Policy Research Institute executive director Ahsan H Mansur said that the current investment situation was not unexpected at all as investors were still waiting for a favourable environment for taking decisions about business expansion and fresh investments.
The COVID-19-induced uncertainty is lingering with the fear of a second wave of infections and it is natural that entrepreneurs usually don’t go for expansion or new investment in such uncertain situations, he said.
Income losses suffered by people have also shrunk the demand for products on both domestic and international markets forcing manufacturers to cut production.
‘The first half of the new year will remain a bad time for Bangladesh in terms of investment. There is little possibility of the problem easing before July,’ he said.
The situation may start improving earlier if the government can vaccinate the majority population by this time, he added.
While FDI has declined globally due to COVID-19, Bangladesh is also facing some long-standing problems — including low score in the ease of doing business index, corruption, costly and time-consuming commercial dispute settlement, lack of reliable electricity, lack of reforms and inefficient bureaucracy — in attracting FDI, he mentioned.
These problems should also be addressed to have a boost in investment, he added.
BIDA executive chairman Md Sirazul Islam noted that investors were keeping an eye on the COVID situation.
No investors will bet on millions of dollars without visiting the proposed investment sites and having a favourable environment, he said.

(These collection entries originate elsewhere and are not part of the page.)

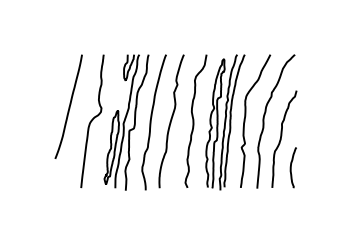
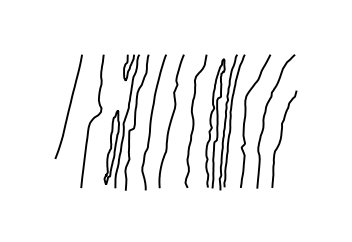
curve at (291, 167): present -> none
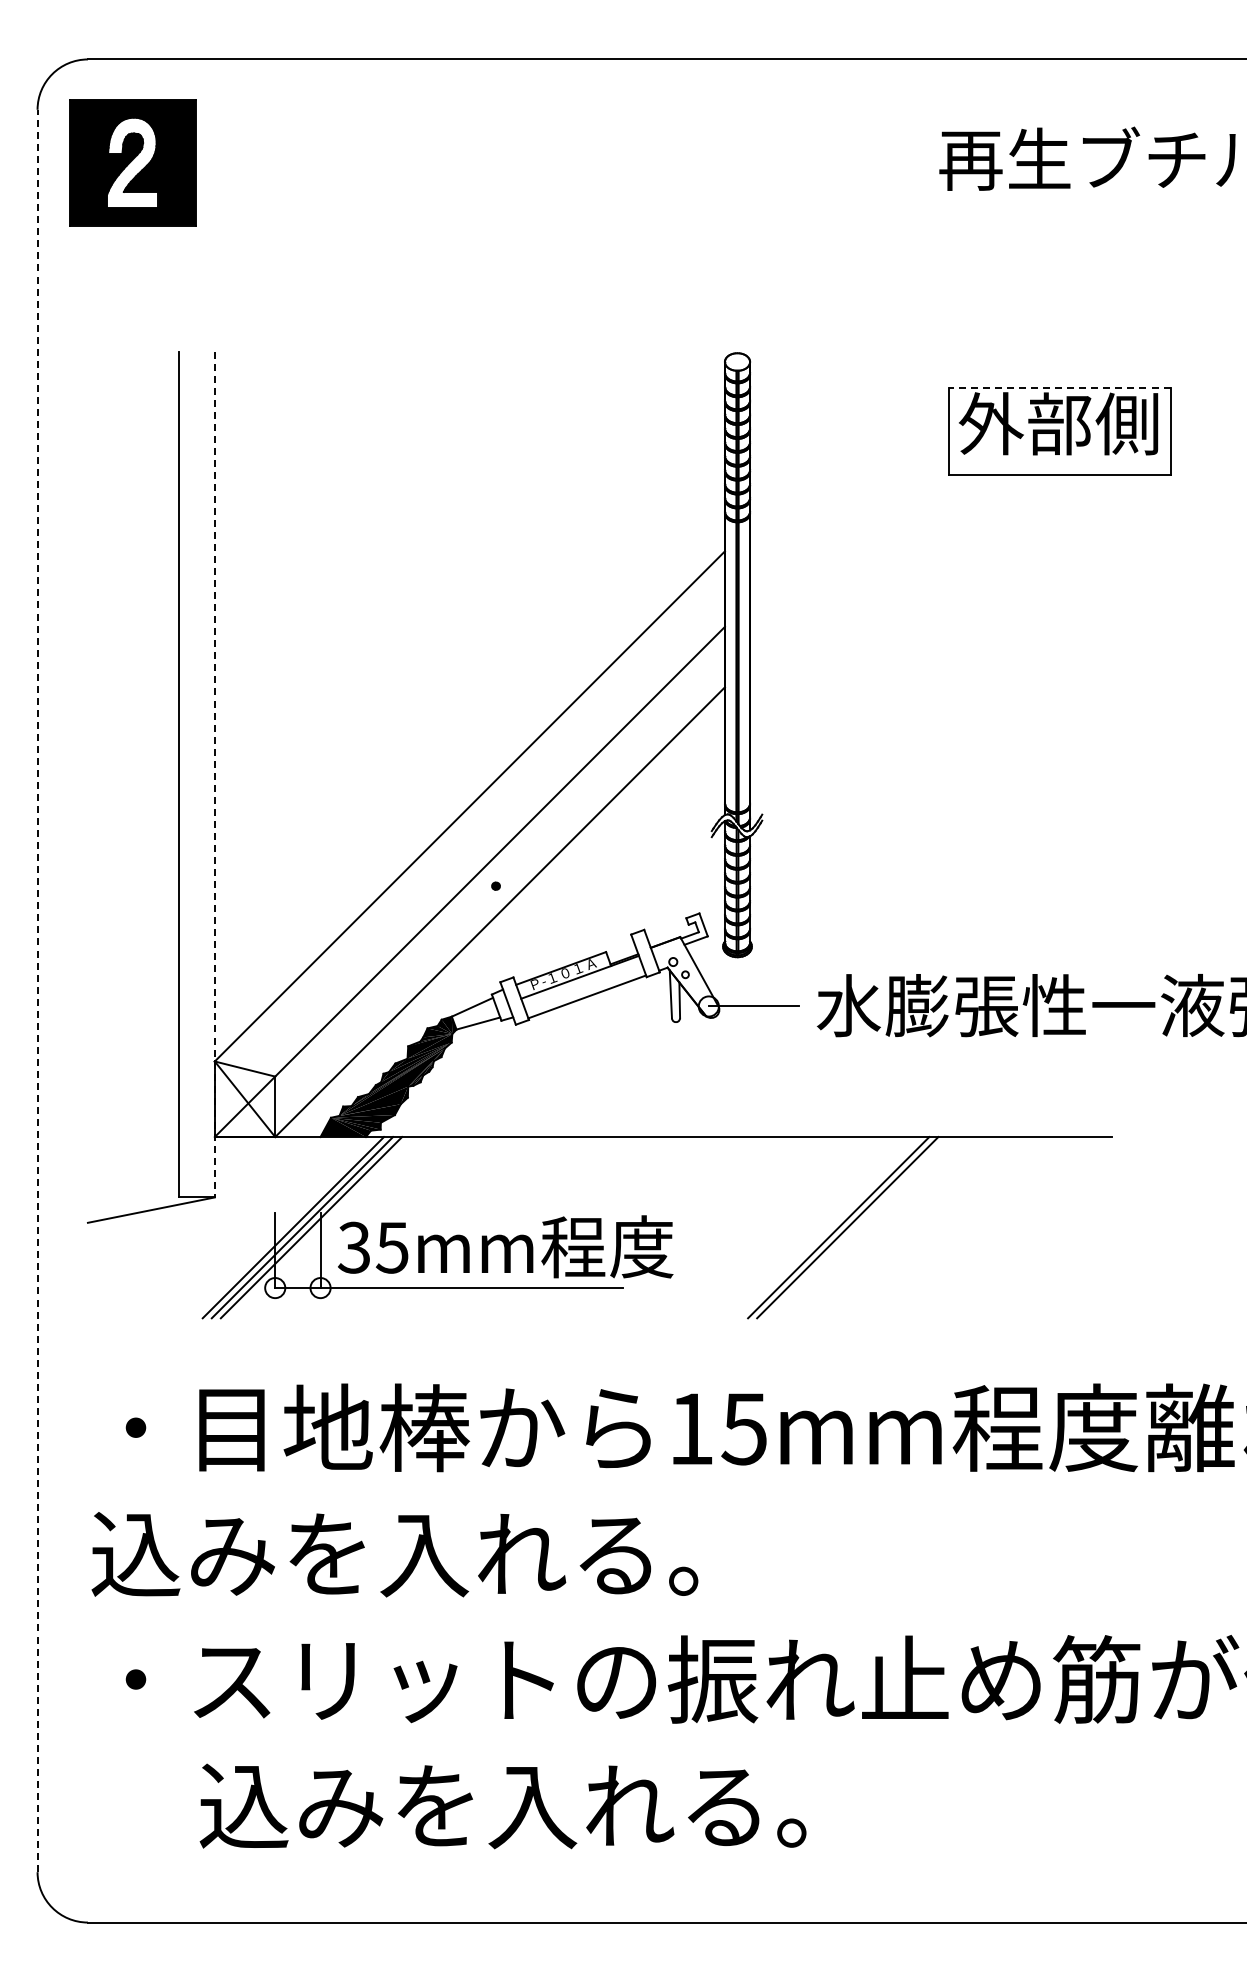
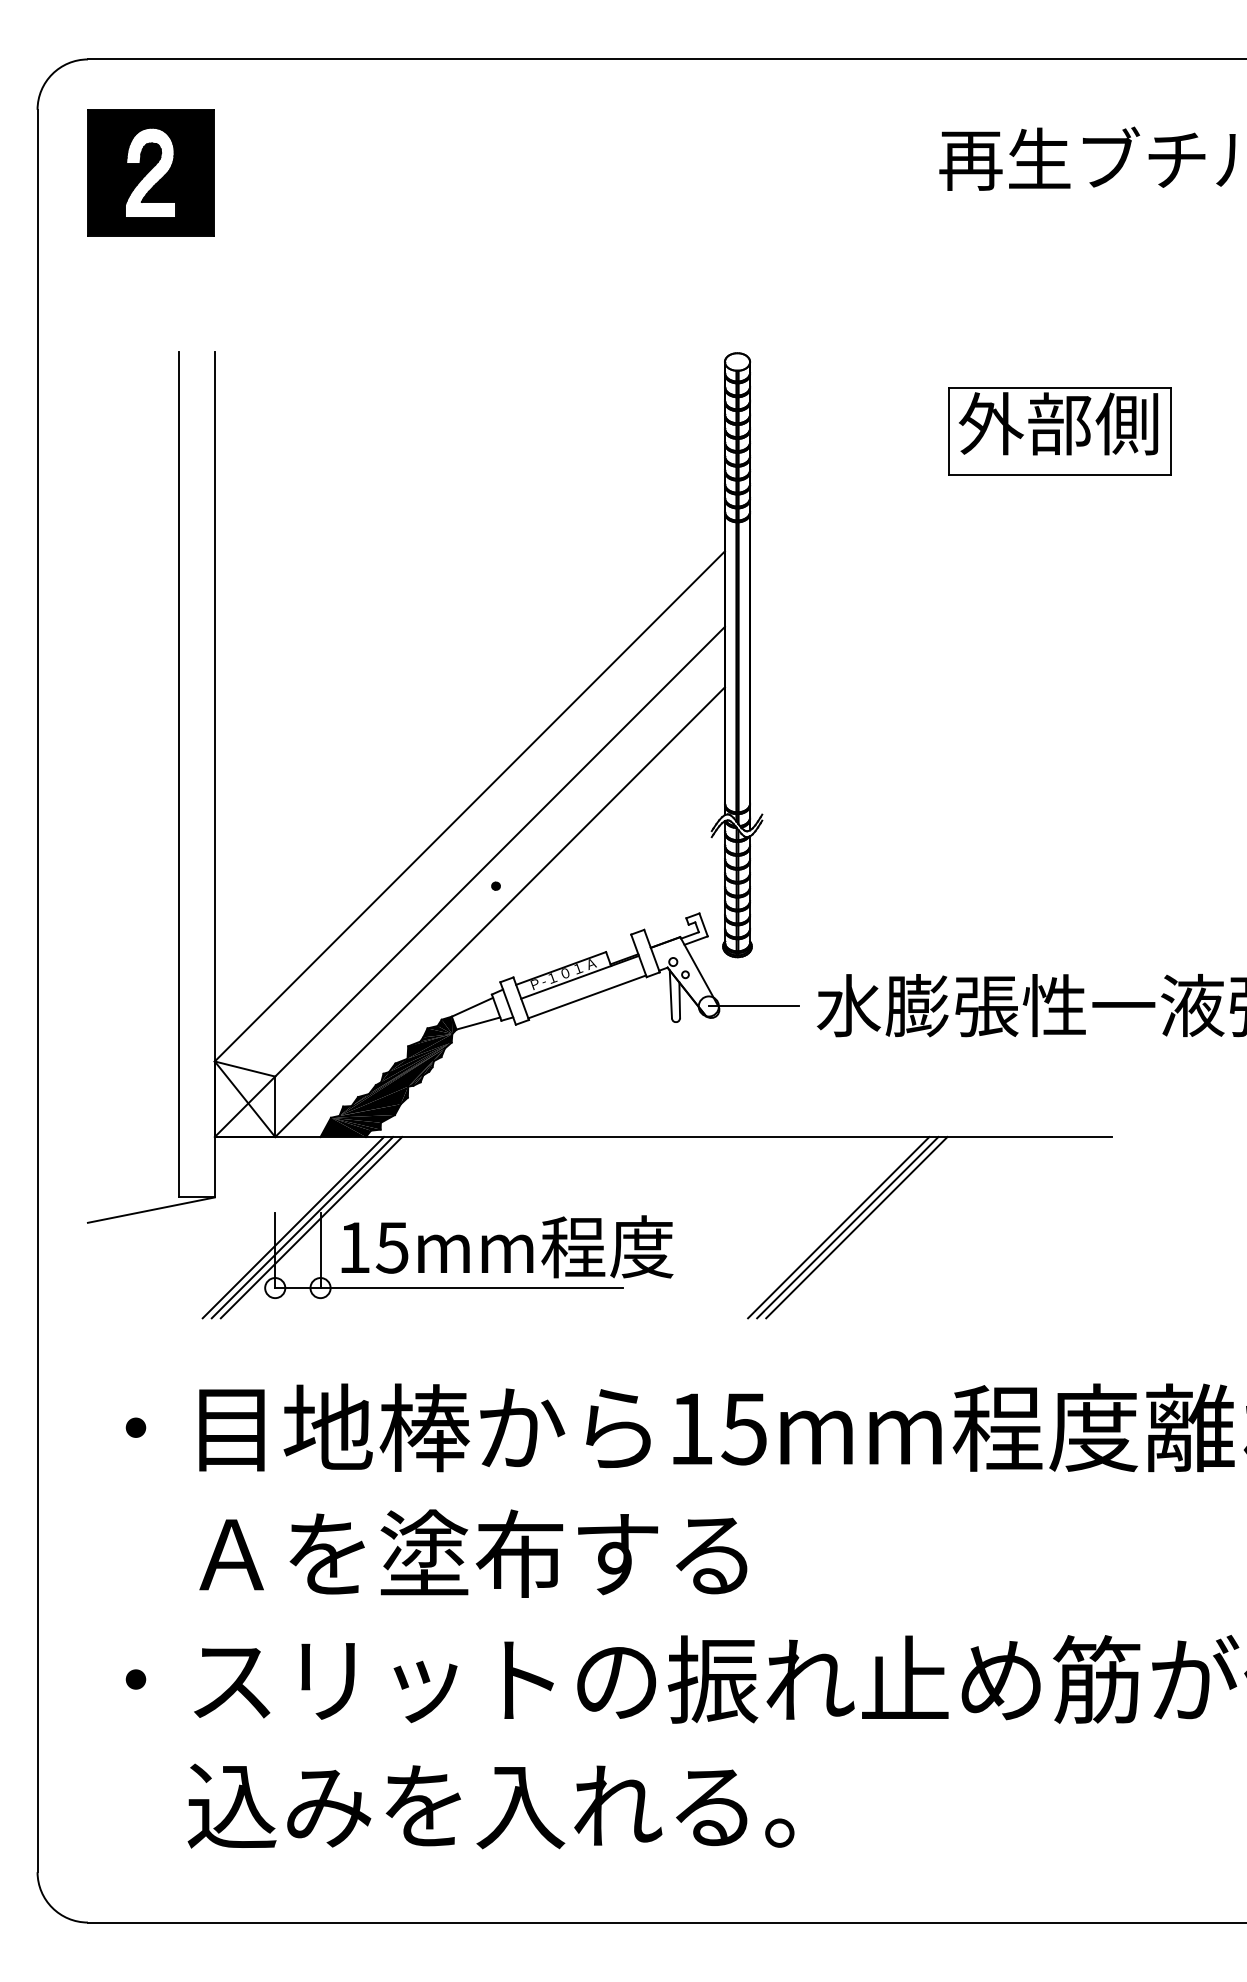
part at (132, 162) position: (132, 162) -> (150, 172)
line at (1059, 387): dashed -> solid
line at (214, 774): dashed -> solid
line at (37, 990): dashed -> solid
line at (856, 1227): none -> present
text at (353, 1247): 35mm -> 15mm
text at (419, 1553): 込みを入れる。 -> Ａを塗布する
text at (502, 1806) position: (502, 1806) -> (490, 1806)
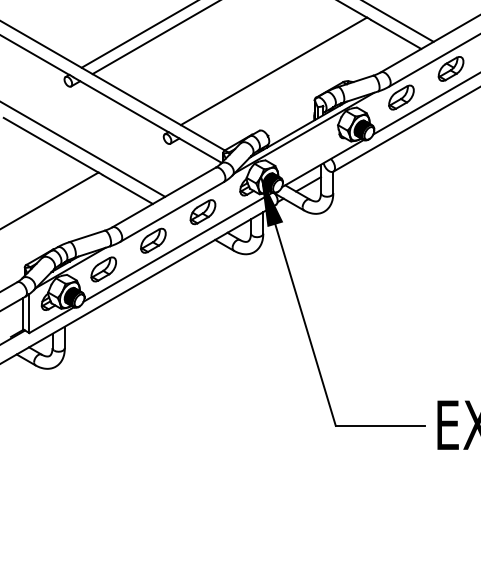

The global FDI declined by 49 per cent in the first half of 2020 amid COVID-19 and Bangladesh is no exception, the BIDA chair said.
‘The year 2021 in general will be a good year for industrial investment in Bangladesh as it is expecting huge investments from Japan, China and other countries at Araihazar Economic Zone in Narayanganj and Mirsarai Economic Zone at Bangabandhu Sheikh Mujib Industrial City in Chattogram,’ he said.
Everything, however, will depend on the impact of a second wave of COVID-19, improvement on the western markets, the major export destinations of Bangladeshi products, in near future, he went on.
Regarding the country’s existing investment environment, he said that the BIDA was working to implement reforms to create a favourable environment in the absence of which attracting both domestic and foreign investment was impossible.
The BIDA is now working to improve enforcing contract and commercial dispute settlement wherein Bangladesh’s position is the worst one, 189th among 190 countries, in the EoDB index.
Business Initiative Leading Development chairman, also former president of Dhaka Chamber of Commerce and Industry, Abul Kasem Khan said that the global economic slowdown, the waning demand, suspended or restricted movement and fear of a second wave of infections made the last year the worst one for investment and the first quarter of the new year will also remain dismal.
‘It’s tough to make fresh investment and business expansion decisions at a time when the world has entered into a fresh wave of coronavirus infections,’ he said.
He stressed fiscal and non-fiscal policy measures in the next budget to raise domestic consumption, boost investors’ confidence and revive economy and investment.
The domestic economy, which is 88 per cent of the country’s GDP, is a key to economic revival, he observed.